TASK PROMPT: In the material, rewrite the stretch from the line containing "Unlike some other" through the line containing "machines. The only", renaming "back-channel" as "feedback channel" and leaving everything else unchanged.

ENTRIES PROVIDED:
BEGIN
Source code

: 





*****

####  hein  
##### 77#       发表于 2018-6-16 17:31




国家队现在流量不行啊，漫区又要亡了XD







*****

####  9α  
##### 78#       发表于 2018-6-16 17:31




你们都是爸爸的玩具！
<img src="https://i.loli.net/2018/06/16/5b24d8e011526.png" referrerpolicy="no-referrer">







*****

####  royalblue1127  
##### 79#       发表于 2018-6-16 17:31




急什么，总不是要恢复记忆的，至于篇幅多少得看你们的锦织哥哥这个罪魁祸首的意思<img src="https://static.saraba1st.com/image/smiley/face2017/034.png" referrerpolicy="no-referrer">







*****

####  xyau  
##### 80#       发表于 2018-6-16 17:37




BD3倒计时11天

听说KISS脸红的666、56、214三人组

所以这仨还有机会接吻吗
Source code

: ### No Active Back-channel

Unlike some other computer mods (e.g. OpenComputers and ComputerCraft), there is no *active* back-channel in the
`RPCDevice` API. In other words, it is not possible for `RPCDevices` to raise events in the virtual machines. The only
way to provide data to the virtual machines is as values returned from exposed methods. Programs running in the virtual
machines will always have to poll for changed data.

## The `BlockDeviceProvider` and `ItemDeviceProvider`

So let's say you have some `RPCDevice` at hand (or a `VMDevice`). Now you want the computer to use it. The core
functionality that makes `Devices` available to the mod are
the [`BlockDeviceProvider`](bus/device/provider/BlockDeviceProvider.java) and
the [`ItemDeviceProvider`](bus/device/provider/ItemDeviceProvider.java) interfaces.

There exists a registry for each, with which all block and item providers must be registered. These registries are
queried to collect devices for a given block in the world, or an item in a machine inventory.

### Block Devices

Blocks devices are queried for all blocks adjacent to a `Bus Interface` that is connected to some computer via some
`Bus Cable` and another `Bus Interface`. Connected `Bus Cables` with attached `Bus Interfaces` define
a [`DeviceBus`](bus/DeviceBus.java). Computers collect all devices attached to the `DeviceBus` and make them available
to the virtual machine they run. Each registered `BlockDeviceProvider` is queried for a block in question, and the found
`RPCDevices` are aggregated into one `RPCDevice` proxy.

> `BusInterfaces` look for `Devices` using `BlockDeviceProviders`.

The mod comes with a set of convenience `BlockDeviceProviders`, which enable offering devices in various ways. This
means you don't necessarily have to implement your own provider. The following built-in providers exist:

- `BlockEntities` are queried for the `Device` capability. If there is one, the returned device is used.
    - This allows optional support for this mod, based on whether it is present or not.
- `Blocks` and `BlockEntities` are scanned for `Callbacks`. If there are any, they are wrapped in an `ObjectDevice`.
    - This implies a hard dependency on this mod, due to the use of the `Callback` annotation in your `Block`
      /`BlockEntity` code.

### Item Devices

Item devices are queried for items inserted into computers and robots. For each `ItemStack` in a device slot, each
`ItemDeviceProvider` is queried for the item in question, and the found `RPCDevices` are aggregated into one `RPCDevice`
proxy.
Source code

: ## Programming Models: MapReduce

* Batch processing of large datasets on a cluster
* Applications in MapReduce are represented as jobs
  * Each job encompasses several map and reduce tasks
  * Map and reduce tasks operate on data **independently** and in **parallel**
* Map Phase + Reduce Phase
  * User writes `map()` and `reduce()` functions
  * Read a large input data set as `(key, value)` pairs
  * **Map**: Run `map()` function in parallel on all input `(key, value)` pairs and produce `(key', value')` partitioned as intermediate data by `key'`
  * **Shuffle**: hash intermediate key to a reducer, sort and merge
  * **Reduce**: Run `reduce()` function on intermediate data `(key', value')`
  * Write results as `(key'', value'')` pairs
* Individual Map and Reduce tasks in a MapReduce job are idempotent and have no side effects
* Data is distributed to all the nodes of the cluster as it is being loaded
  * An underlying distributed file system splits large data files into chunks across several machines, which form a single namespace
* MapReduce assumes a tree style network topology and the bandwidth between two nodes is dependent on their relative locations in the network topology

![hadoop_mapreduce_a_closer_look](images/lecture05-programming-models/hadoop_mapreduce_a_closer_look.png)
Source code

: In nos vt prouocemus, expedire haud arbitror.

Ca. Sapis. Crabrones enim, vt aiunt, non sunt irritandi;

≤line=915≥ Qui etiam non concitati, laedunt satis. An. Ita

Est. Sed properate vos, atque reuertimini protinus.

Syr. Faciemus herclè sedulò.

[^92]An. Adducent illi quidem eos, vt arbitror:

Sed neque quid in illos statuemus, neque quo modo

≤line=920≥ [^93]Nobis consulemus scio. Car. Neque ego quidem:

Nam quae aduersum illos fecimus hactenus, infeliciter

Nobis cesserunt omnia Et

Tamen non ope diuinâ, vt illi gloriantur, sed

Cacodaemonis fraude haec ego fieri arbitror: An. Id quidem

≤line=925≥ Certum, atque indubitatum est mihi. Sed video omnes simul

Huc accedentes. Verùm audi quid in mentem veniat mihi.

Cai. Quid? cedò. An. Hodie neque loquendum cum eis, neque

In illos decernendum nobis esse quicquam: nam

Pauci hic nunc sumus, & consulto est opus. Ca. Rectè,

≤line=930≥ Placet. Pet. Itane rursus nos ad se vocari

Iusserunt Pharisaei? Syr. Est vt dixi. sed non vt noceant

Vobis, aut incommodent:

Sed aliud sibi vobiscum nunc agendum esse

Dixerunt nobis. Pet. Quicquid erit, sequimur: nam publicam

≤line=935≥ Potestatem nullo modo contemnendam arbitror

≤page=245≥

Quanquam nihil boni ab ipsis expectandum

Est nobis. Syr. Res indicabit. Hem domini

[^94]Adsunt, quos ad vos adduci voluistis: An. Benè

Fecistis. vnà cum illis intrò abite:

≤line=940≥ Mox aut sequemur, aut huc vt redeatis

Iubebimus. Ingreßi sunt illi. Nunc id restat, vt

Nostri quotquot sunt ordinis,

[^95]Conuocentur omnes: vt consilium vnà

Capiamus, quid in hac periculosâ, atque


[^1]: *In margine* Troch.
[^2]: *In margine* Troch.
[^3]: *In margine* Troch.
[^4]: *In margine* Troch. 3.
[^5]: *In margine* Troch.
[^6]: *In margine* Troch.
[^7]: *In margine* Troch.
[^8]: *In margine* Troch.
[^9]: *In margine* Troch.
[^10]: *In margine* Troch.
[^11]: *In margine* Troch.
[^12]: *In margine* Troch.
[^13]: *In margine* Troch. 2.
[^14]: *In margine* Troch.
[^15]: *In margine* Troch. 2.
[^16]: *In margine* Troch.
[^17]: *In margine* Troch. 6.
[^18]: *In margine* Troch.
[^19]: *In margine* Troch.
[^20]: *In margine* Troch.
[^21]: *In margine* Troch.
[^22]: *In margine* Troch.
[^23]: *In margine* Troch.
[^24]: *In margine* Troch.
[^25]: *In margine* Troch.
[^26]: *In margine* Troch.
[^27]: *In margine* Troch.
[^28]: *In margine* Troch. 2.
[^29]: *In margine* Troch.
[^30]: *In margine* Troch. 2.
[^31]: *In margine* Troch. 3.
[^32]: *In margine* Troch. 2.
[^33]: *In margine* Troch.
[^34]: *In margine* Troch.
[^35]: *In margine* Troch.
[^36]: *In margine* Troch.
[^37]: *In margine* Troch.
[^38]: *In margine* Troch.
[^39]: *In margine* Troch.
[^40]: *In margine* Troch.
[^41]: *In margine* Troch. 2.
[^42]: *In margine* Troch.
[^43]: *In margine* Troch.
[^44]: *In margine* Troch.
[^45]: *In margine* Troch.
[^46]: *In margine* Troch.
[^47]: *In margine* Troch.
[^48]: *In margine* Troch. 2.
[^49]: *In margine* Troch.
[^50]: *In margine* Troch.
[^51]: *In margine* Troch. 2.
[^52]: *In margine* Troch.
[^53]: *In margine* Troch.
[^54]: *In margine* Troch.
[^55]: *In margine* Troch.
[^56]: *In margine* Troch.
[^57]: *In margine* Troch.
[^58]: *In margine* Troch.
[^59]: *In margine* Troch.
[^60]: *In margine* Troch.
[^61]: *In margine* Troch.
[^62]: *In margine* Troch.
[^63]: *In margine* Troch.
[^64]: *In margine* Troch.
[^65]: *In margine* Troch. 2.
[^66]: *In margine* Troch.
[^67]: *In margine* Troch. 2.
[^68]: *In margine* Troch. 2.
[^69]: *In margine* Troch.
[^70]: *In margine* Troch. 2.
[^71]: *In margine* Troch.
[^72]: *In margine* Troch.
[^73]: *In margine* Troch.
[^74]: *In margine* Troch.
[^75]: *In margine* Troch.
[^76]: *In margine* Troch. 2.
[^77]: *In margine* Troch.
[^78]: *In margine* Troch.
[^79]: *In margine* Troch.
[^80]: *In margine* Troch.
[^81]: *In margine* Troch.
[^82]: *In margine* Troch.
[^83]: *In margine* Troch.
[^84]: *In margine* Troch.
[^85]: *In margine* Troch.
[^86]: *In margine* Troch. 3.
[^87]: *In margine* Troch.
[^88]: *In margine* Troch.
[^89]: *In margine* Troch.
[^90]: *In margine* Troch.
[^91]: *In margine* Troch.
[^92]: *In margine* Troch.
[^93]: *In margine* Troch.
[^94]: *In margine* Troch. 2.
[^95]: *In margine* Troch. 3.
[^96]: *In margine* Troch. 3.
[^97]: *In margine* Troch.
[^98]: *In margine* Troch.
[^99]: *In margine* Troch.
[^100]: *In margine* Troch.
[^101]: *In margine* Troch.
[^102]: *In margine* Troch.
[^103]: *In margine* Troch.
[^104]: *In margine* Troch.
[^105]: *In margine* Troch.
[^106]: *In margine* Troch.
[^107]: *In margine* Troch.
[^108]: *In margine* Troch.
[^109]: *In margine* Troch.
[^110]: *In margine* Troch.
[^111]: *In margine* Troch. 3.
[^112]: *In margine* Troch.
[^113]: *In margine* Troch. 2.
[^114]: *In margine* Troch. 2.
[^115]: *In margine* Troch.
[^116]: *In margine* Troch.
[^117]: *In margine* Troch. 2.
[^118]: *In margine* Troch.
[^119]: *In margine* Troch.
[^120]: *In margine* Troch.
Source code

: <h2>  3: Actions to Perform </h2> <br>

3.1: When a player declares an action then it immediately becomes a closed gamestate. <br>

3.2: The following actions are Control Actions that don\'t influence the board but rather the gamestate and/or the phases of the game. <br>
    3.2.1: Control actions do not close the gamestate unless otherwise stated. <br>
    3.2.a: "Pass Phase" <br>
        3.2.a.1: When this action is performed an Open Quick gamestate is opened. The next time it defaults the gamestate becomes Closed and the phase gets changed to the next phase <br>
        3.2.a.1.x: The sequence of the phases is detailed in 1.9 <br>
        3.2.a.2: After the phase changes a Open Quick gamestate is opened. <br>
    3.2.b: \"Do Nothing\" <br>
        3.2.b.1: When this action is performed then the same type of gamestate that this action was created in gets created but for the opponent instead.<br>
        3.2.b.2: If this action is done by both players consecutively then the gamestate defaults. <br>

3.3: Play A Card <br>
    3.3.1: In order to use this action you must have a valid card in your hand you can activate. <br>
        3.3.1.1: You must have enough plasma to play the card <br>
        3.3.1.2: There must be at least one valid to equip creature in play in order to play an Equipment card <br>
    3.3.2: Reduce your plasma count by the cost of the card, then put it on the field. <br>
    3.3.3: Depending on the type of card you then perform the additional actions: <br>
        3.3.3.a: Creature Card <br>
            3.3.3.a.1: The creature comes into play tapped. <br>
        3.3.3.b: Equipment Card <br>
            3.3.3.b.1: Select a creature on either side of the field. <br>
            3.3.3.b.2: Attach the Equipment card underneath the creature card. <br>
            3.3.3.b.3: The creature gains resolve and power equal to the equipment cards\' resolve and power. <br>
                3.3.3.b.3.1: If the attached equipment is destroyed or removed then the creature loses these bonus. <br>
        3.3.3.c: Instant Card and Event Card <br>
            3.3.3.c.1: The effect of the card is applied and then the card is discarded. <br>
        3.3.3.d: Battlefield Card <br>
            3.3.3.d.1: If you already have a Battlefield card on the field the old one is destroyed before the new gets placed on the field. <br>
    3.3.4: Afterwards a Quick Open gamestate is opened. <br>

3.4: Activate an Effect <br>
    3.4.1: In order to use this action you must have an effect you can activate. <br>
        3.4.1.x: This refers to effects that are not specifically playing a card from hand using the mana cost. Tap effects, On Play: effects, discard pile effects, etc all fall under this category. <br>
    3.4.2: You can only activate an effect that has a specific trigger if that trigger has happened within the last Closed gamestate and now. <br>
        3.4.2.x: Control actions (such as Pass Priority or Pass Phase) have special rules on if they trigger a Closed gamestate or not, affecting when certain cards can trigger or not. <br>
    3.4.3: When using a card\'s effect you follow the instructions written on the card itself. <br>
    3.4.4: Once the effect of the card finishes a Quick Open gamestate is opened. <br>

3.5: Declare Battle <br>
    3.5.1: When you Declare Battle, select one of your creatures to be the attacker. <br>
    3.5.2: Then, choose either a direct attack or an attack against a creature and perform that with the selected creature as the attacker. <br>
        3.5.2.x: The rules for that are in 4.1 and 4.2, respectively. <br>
END
EXERCISE RESULT:
Unlike some other computer mods (e.g. OpenComputers and ComputerCraft), there is no *active* feedback channel in the
`RPCDevice` API. In other words, it is not possible for `RPCDevices` to raise events in the virtual machines. The only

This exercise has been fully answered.